Tanzania is ramping up the registration and issuance of birth certificates to children under five years using mobile phones. The mobile registration is offering a lifeline to millions of babies, who often remain ‘invisible’ due to the logistical and infrastructural challenges that prevent them from being enlisted at the time of their nativity.
The simple process entails a health worker sending an SMS with information about the baby’s name, sex, date of birth and family particulars to a central database managed by the Registration Insolvency & Trusteeship Agency (RITA), a state agency in real time. An automatic response allows them to issue a birth certificate shortly after. The expectation is that by 2020, the entire country would be covered by this service.
The lack of a birth certificate increases the odds of a child ending up in an early marriage before adulthood, or a premature entry into the labor market. In the rural and remote regions of a developing country like Tanzania, birth certificate documentation increases the possibility of children gaining access to formal education or healthcare. In the absence of documentation, the children simply do not exist in the eyes of the government.

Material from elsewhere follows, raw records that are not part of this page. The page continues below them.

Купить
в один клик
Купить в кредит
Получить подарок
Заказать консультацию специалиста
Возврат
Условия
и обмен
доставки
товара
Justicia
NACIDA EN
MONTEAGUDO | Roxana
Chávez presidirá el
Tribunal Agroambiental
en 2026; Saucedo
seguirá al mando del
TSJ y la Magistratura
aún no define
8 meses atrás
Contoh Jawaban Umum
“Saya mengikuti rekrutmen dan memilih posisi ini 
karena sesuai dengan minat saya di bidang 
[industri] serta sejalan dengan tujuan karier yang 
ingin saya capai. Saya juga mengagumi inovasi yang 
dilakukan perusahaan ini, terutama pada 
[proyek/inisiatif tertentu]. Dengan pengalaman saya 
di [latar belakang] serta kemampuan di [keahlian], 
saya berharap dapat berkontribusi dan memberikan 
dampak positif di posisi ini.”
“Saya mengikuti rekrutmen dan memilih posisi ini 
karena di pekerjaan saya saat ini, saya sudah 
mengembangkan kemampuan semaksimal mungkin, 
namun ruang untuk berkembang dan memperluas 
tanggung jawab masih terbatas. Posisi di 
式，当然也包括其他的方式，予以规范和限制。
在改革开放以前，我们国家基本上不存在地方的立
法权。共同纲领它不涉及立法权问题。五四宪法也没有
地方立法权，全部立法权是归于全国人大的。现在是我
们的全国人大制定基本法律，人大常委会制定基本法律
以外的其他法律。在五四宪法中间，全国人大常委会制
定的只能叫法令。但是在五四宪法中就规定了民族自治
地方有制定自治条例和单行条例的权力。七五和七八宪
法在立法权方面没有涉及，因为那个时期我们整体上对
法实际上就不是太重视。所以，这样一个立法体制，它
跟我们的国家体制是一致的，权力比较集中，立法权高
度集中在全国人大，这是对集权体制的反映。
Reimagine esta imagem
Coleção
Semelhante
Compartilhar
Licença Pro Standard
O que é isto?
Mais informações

According to UNICEF, Tanzania has one of the lowest birth registration rates in Africa with less than 13% of children under five years having a birth certificate. It means “millions of children under-five are ‘invisible’ in the nation’s records,” according to UNICEF deputy representative in Tanzania Rene Van Dongen.
The initiative is the brainchild of mobile phone operator Tigo in partnership with UNICEF and the government of Tanzania. The registration of toddlers over mobile phones was prompted by the estimation that about 90% of children in Tanzania do not have birth certificates despite their entitlement under the law.
Since 2013 when the mobile application was first unveiled, at least 830,000 children under five have been registered and provided with birth certificates. The latest registration drive in two regions in the country’s northwest launched last week, aims to have 650,000 children registered. To accelerate uptake, the government has waived the fee for registration.